§ Required task
Reproduce word for word the lines of the material below, from the line containing "order: Caryophyllales" through the line containing "common name: Desert sand-verbena", including both of those lines.

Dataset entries

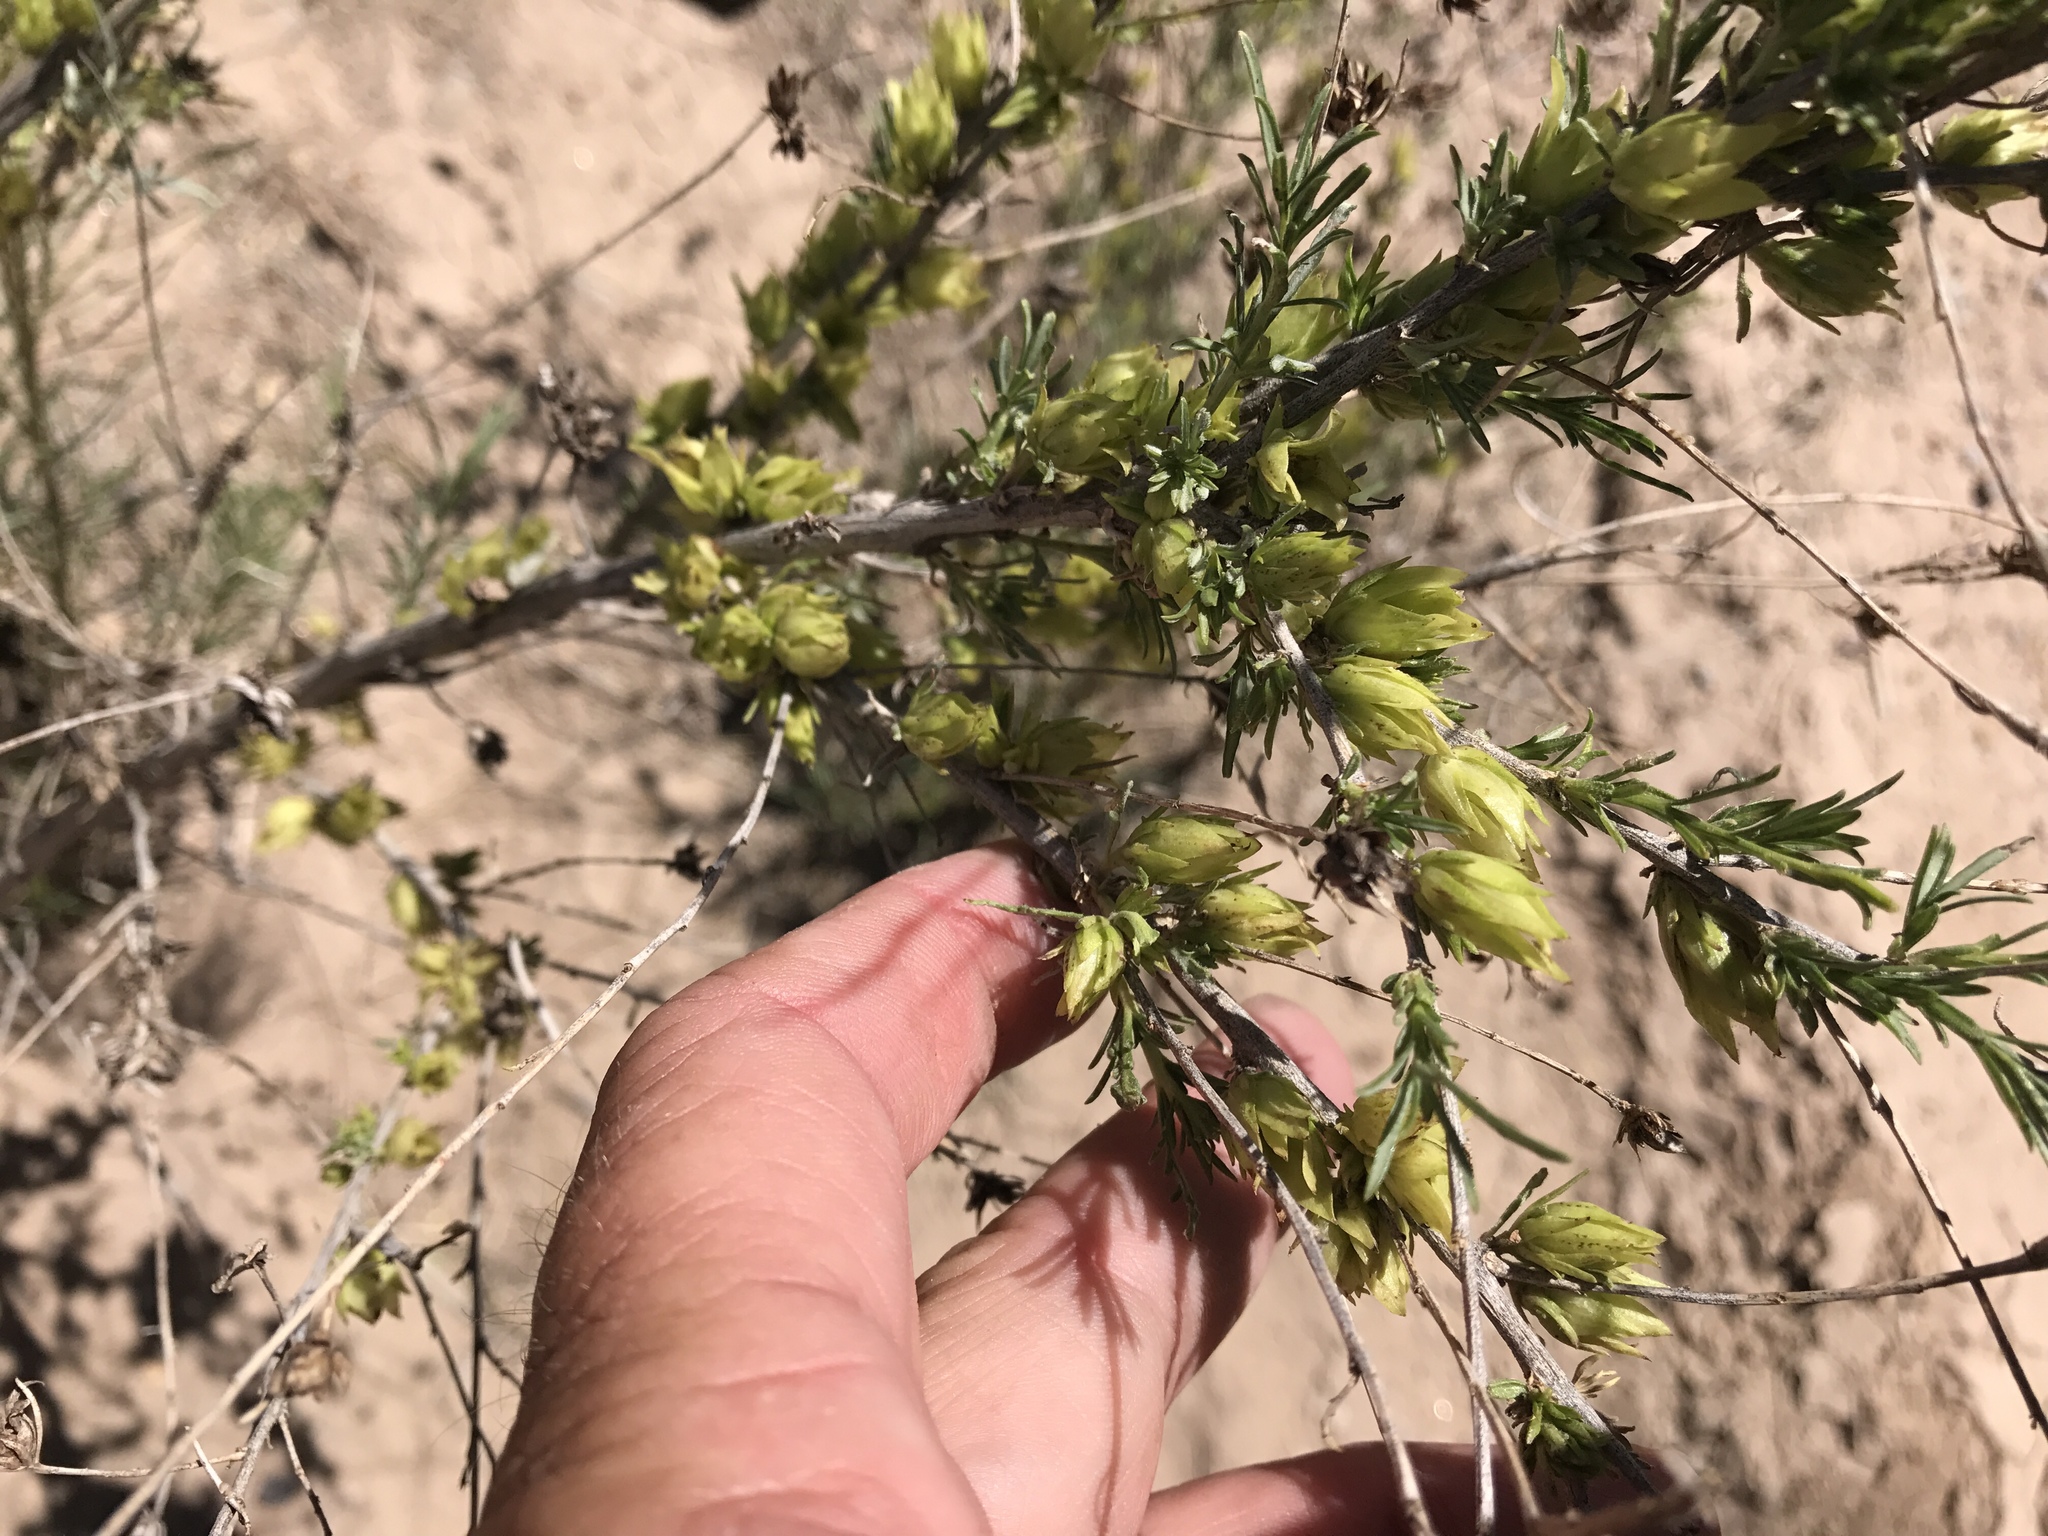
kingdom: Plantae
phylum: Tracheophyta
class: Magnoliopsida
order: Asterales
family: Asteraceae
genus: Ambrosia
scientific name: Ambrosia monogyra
...
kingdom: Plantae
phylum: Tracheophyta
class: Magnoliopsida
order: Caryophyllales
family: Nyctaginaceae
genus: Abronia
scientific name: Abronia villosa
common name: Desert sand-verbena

§ The reply
order: Caryophyllales
family: Nyctaginaceae
genus: Abronia
scientific name: Abronia villosa
common name: Desert sand-verbena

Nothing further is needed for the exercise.